» What is being asked
Extract every line in the entries below that contains the word "series", copying each such line in full.

» Source data
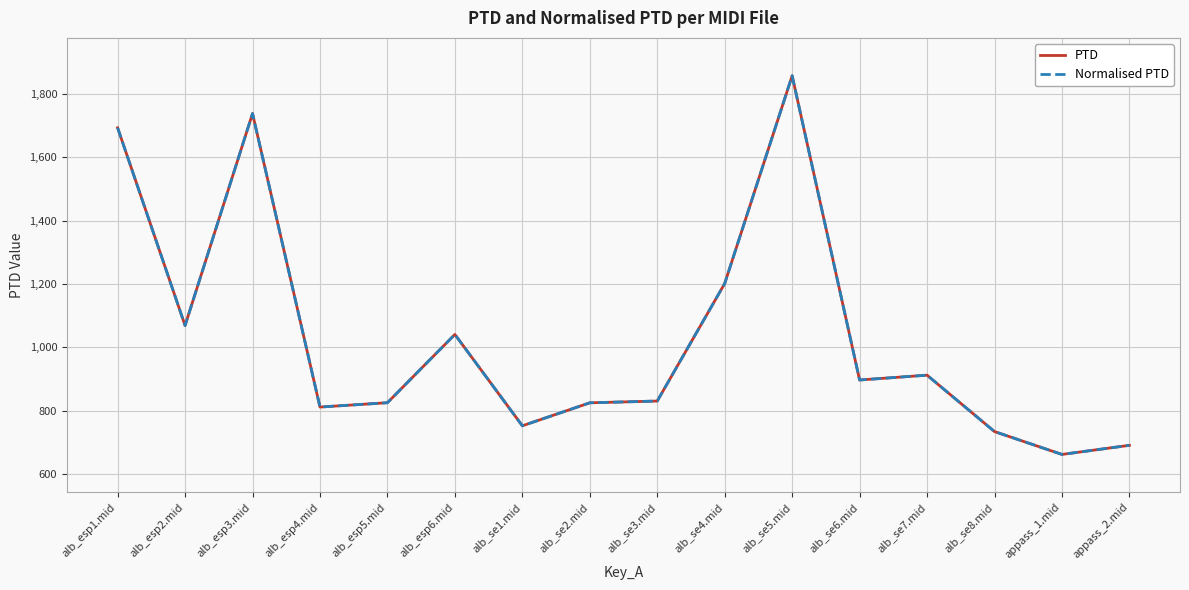

At which category does PTD reach its first local peak?

alb_esp3.mid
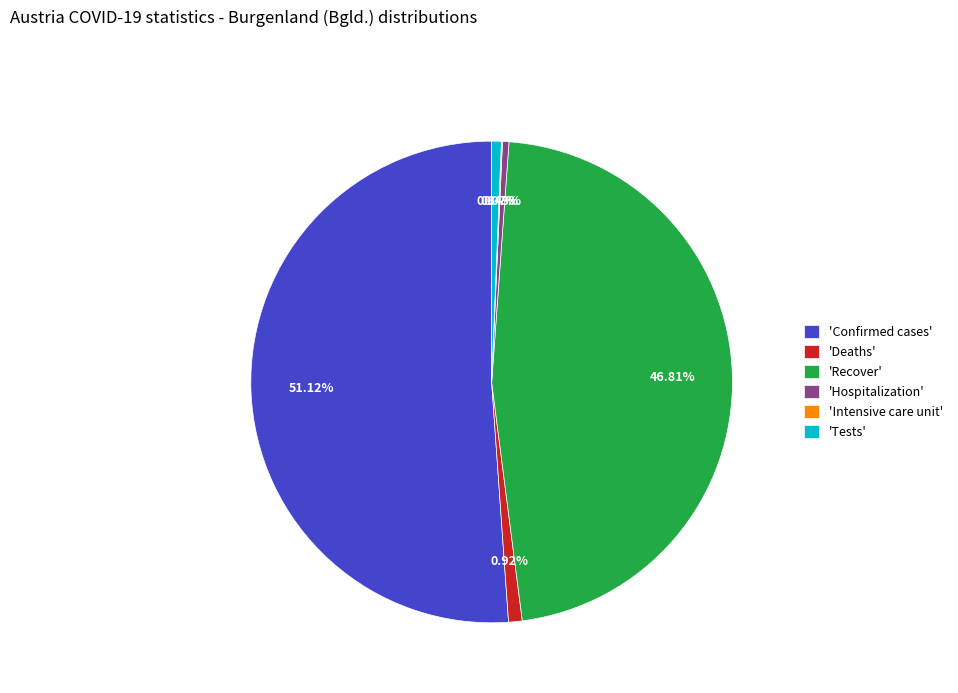

Which has a higher value, 'Tests' or 'Confirmed cases'?

'Confirmed cases'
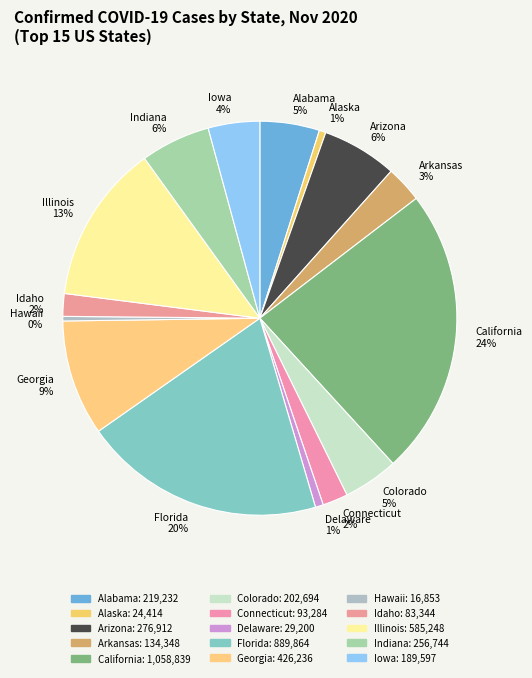

Is there any slice that represents more than half of the pie?

No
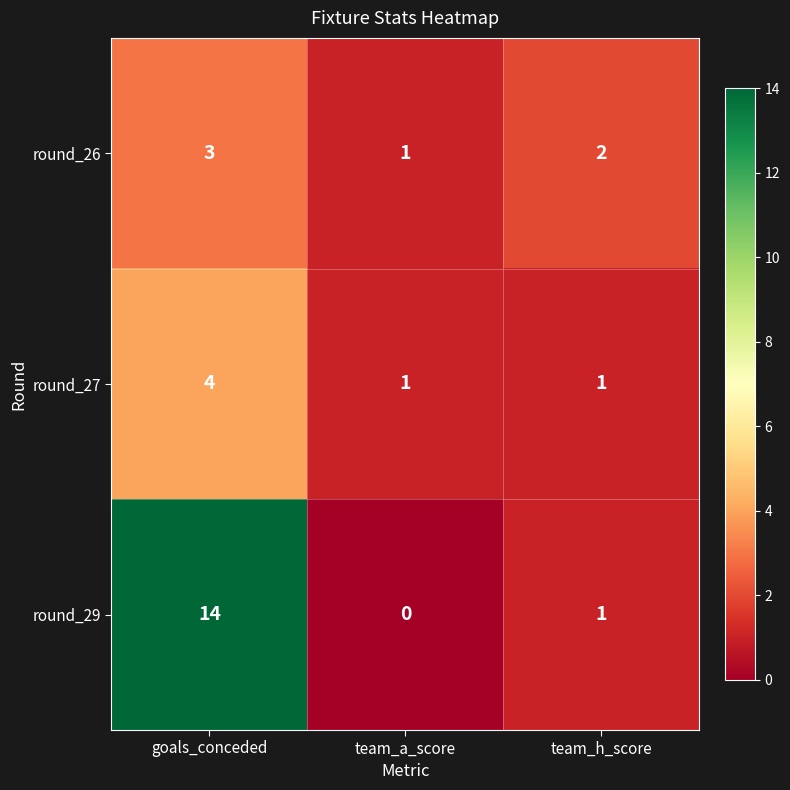

Which series has the largest range (max minus min)?

round_29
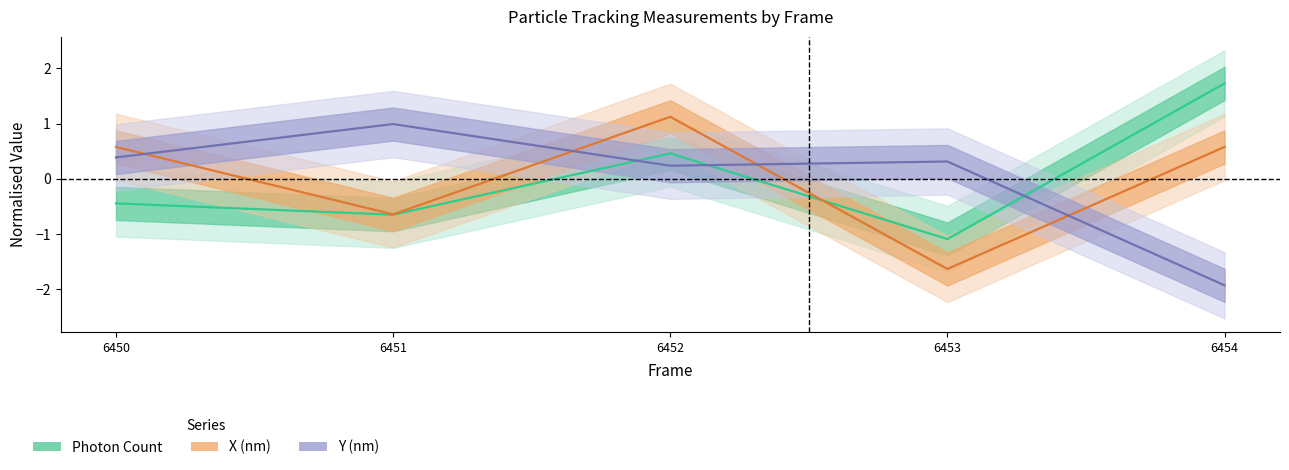

After their last crossing, which series has the higher values: Y (nm) or Photon Count?

Photon Count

» Solution below
Which series has the largest range (max minus min)?
After their last crossing, which series has the higher values: Y (nm) or Photon Count?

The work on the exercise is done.